Rutgers University Law professor Eugene Mazo, who is running against Rep. Donald Payne, Jr. (D-Newark) in New Jersey’s 10th district, filed the suit against way after being told they could not use slogans that referred to people or organizations without the named entity’s permission.
Also on the lawsuit is shadowy perennial candidate McCormick attempted to run under the slogans “Not Me, Us” and “Bernie Sanders betrayed the NJ revolution” but was waylaid because she had not received permission from Sanders or the owners of the other slogan.
Mazo attempted to run under the slogans “Essex County Democratic Committee, Inc.,” “Hudson County Democratic Organization” and “Regular Democratic Organization of Union County” but was blocked because the county organizations are backing Payne.
The two longshot candidates claim the slogan restrictions violate the first amendment by limiting speech on the basis of content.
“I have studied American democracy as a scholar, a voter, and now as a political candidate. And what I can tell you is that New Jersey’s ballot restrictions are unconstitutional. Simply put, they violate the First Amendment. My goal in filing this lawsuit is to create an equal playing field for candidates of diverse political views who believe, as I do, that free speech is sacred,” Mazo said. “Under our Constitution, New Jersey has no right to regulate what a political candidate can say to his or her voters.”
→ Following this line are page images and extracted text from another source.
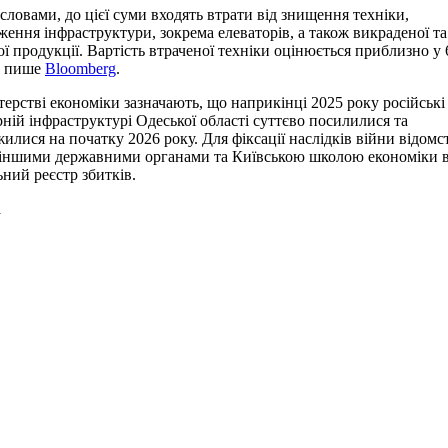
 словами, до цієї суми входять втрати від знищення техніки,
ення інфраструктури, зокрема елеваторів, а також викраденої та
ї продукції. Вартість втраченої техніки оцінюється приблизно у 
, пише
Bloomberg
.
терстві економіки зазначають, що наприкінці 2025 року російські
рній інфраструктурі Одеської області суттєво посилилися та
илися на початку 2026 року. Для фіксації наслідків війни відомс
 іншими державними органами та Київською школою економіки 
ьний реєстр збитків.
а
Political slogans have been the subject of no small degree of political jockeying over the years.
In 2018, then-Bergen GOP chairman Paul DiGaetano and Essex GOP chairman Al Barlas feuded over the slogan “Republicans for Responsible Government.” Barlas won.
Bergen County Republicans had long used the slogan for candidates running on the party line, but Barlas registered the trademark after the Bergen chairman allowed it to lapse.
Earlier this year, a Camden County judge blocked progressive activist Sue Altman from using a slogan long held by the county’s Democratic organization.
Altman filed incorporation papers with the state that gave her control of the “Camden County Democrat Committee, Inc.” slogan, which Camden Democrats allowed to lapse last year, but the judge ultimately sided with the party organization.
Mazo and McCormick filed their suit in the U.S. District Court of New Jersey’s Newark Division.